Text block>
=======

Analyzing Data with Pandas
Today we are going to be introducing how to calculate and use rolling averages in our Pandas Dataframes. To do this we are going to need a large dataset of box scores over at least a few weeks worth of games, if you do not have a dataset to accomplish this, go ahead and check out my webscraping tutorials for instructions on how to obtain one.
Now that we have a dataset to use, I will be using a dataset containing all NBA games from the 2019-2020 season up until 02/13/2020. You don’t have to use the same dataset, but just be aware if you are using a different one then the numbers shown here will likely differ from your own.
Okay then, first things first we need to import pandas and load our dataset into a dataframe.
import pandas as pd
df = pd.read_excel(r"insert your dataset file here")
Next we are just going to use the head function to take a quick peek at our data and make sure it looks fine. Also, this is a dataset we previously used in a Pandas tutorial, so the fanduel fantasy points scored are already incorporated. If you are unsure about how to perform this calculation, please check out my previous Pandas tutorials for instructions on how to calculate this.
df.head()

=======

Stored data>
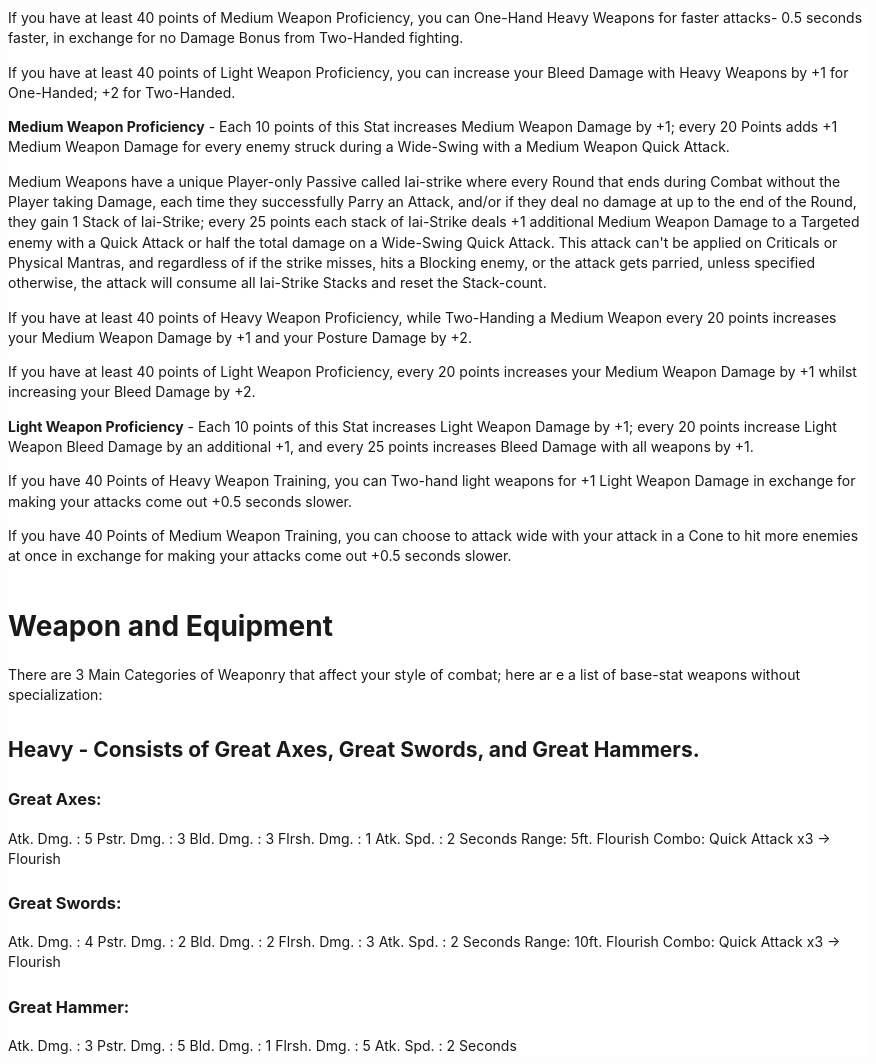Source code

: If you have at least 40 points of Medium Weapon Proficiency, you can One-Hand Heavy Weapons for faster attacks- 0.5 seconds faster, in exchange for no Damage Bonus from Two-Handed fighting.

If you have at least 40 points of Light Weapon Proficiency, you can increase your Bleed Damage with Heavy Weapons by +1 for One-Handed; +2 for Two-Handed.

**Medium Weapon Proficiency** - Each 10 points of this Stat increases Medium Weapon Damage by +1; every 20 Points adds +1 Medium Weapon Damage for every enemy struck during a Wide-Swing with a Medium Weapon Quick Attack.

Medium Weapons have a unique Player-only Passive called Iai-strike where every Round that ends during Combat without the Player taking Damage, each time they successfully Parry an Attack, and/or if they deal no damage at up to the end of the Round, they gain 1 Stack of Iai-Strike; every 25 points each stack of Iai-Strike deals +1 additional Medium Weapon Damage to a Targeted enemy with a Quick Attack or half the total damage on a Wide-Swing Quick Attack. This attack can't be applied on Criticals or Physical Mantras, and regardless of if the strike misses, hits a Blocking enemy, or the attack gets parried, unless specified otherwise, the attack will consume all Iai-Strike Stacks and reset the Stack-count.

If you have at least 40 points of Heavy Weapon Proficiency, while Two-Handing a Medium Weapon every 20 points increases your Medium Weapon Damage by +1 and your Posture Damage by +2.

If you have at least 40 points of Light Weapon Proficiency, every 20 points increases your Medium Weapon Damage by +1 whilst increasing your Bleed Damage by +2.

**Light Weapon Proficiency** - Each 10 points of this Stat increases Light Weapon Damage by +1; every 20 points increase Light Weapon Bleed Damage by an additional +1, and every 25 points increases Bleed Damage with all weapons by +1.

If you have 40 Points of Heavy Weapon Training, you can Two-hand light weapons for +1 Light Weapon Damage in exchange for making your attacks come out +0.5 seconds slower.

If you have 40 Points of Medium Weapon Training, you can choose to attack wide with your attack in a Cone to hit more enemies at once in exchange for making your attacks come out +0.5 seconds slower.

# Weapon and Equipment
There are 3 Main Categories of Weaponry that affect your style of combat; here ar e a list of base-stat weapons without specialization: 

## Heavy - Consists of Great Axes, Great Swords, and Great Hammers.
### Great Axes: 
Atk. Dmg. : 5
Pstr. Dmg. : 3
Bld. Dmg. : 3
Flrsh. Dmg. : 1
Atk. Spd. : 2 Seconds
Range: 5ft.
Flourish Combo: Quick Attack x3 -> Flourish
### Great Swords: 
Atk. Dmg. : 4
Pstr. Dmg. : 2
Bld. Dmg. : 2
Flrsh. Dmg. : 3
Atk. Spd. : 2 Seconds
Range: 10ft.
Flourish Combo: Quick Attack x3 -> Flourish
### Great Hammer: 
Atk. Dmg. : 3
Pstr. Dmg. : 5
Bld. Dmg. : 1
Flrsh. Dmg. : 5
Atk. Spd. : 2 Seconds
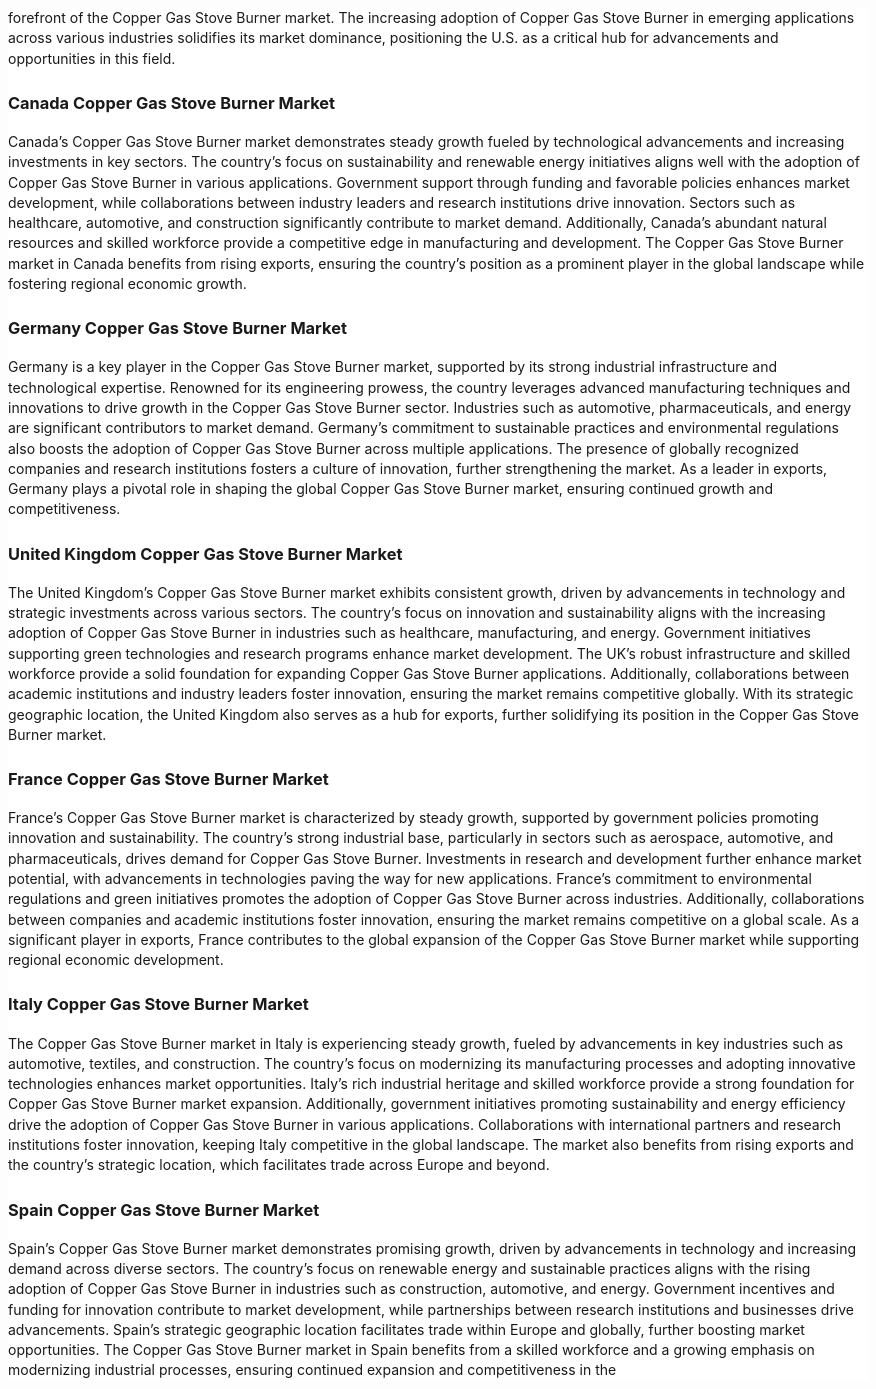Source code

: forefront of the Copper Gas Stove Burner market. The increasing adoption of Copper Gas Stove Burner in emerging applications across various industries solidifies its market dominance, positioning the U.S. as a critical hub for advancements and opportunities in this field.</p><h3>Canada Copper Gas Stove Burner Market</h3><p>Canada&rsquo;s Copper Gas Stove Burner market demonstrates steady growth fueled by technological advancements and increasing investments in key sectors. The country&rsquo;s focus on sustainability and renewable energy initiatives aligns well with the adoption of Copper Gas Stove Burner in various applications. Government support through funding and favorable policies enhances market development, while collaborations between industry leaders and research institutions drive innovation. Sectors such as healthcare, automotive, and construction significantly contribute to market demand. Additionally, Canada&rsquo;s abundant natural resources and skilled workforce provide a competitive edge in manufacturing and development. The Copper Gas Stove Burner market in Canada benefits from rising exports, ensuring the country&rsquo;s position as a prominent player in the global landscape while fostering regional economic growth.</p><h3>Germany Copper Gas Stove Burner Market</h3><p>Germany is a key player in the Copper Gas Stove Burner market, supported by its strong industrial infrastructure and technological expertise. Renowned for its engineering prowess, the country leverages advanced manufacturing techniques and innovations to drive growth in the Copper Gas Stove Burner sector. Industries such as automotive, pharmaceuticals, and energy are significant contributors to market demand. Germany&rsquo;s commitment to sustainable practices and environmental regulations also boosts the adoption of Copper Gas Stove Burner across multiple applications. The presence of globally recognized companies and research institutions fosters a culture of innovation, further strengthening the market. As a leader in exports, Germany plays a pivotal role in shaping the global Copper Gas Stove Burner market, ensuring continued growth and competitiveness.</p><h3>United Kingdom Copper Gas Stove Burner Market</h3><p>The United Kingdom&rsquo;s Copper Gas Stove Burner market exhibits consistent growth, driven by advancements in technology and strategic investments across various sectors. The country&rsquo;s focus on innovation and sustainability aligns with the increasing adoption of Copper Gas Stove Burner in industries such as healthcare, manufacturing, and energy. Government initiatives supporting green technologies and research programs enhance market development. The UK&rsquo;s robust infrastructure and skilled workforce provide a solid foundation for expanding Copper Gas Stove Burner applications. Additionally, collaborations between academic institutions and industry leaders foster innovation, ensuring the market remains competitive globally. With its strategic geographic location, the United Kingdom also serves as a hub for exports, further solidifying its position in the Copper Gas Stove Burner market.</p><h3>France Copper Gas Stove Burner Market</h3><p>France&rsquo;s Copper Gas Stove Burner market is characterized by steady growth, supported by government policies promoting innovation and sustainability. The country&rsquo;s strong industrial base, particularly in sectors such as aerospace, automotive, and pharmaceuticals, drives demand for Copper Gas Stove Burner. Investments in research and development further enhance market potential, with advancements in technologies paving the way for new applications. France&rsquo;s commitment to environmental regulations and green initiatives promotes the adoption of Copper Gas Stove Burner across industries. Additionally, collaborations between companies and academic institutions foster innovation, ensuring the market remains competitive on a global scale. As a significant player in exports, France contributes to the global expansion of the Copper Gas Stove Burner market while supporting regional economic development.</p><h3>Italy Copper Gas Stove Burner Market</h3><p>The Copper Gas Stove Burner market in Italy is experiencing steady growth, fueled by advancements in key industries such as automotive, textiles, and construction. The country&rsquo;s focus on modernizing its manufacturing processes and adopting innovative technologies enhances market opportunities. Italy&rsquo;s rich industrial heritage and skilled workforce provide a strong foundation for Copper Gas Stove Burner market expansion. Additionally, government initiatives promoting sustainability and energy efficiency drive the adoption of Copper Gas Stove Burner in various applications. Collaborations with international partners and research institutions foster innovation, keeping Italy competitive in the global landscape. The market also benefits from rising exports and the country&rsquo;s strategic location, which facilitates trade across Europe and beyond.</p><h3>Spain Copper Gas Stove Burner Market</h3><p>Spain&rsquo;s Copper Gas Stove Burner market demonstrates promising growth, driven by advancements in technology and increasing demand across diverse sectors. The country&rsquo;s focus on renewable energy and sustainable practices aligns with the rising adoption of Copper Gas Stove Burner in industries such as construction, automotive, and energy. Government incentives and funding for innovation contribute to market development, while partnerships between research institutions and businesses drive advancements. Spain&rsquo;s strategic geographic location facilitates trade within Europe and globally, further boosting market opportunities. The Copper Gas Stove Burner market in Spain benefits from a skilled workforce and a growing emphasis on modernizing industrial processes, ensuring continued expansion and competitiveness in the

=======

Your tasks>
1. According to the Pandas tutorial, up to what date does the NBA dataset it uses run?
2. Restate the part of the Pandas tutorial between "import pandas as" and "to calculate this.", inclusive, switching "quick peek" to "brief look".

Per-task answers>
1. It runs up until 02/13/2020.

2.
import pandas as pd
df = pd.read_excel(r"insert your dataset file here")
Next we are just going to use the head function to take a brief look at our data and make sure it looks fine. Also, this is a dataset we previously used in a Pandas tutorial, so the fanduel fantasy points scored are already incorporated. If you are unsure about how to perform this calculation, please check out my previous Pandas tutorials for instructions on how to calculate this.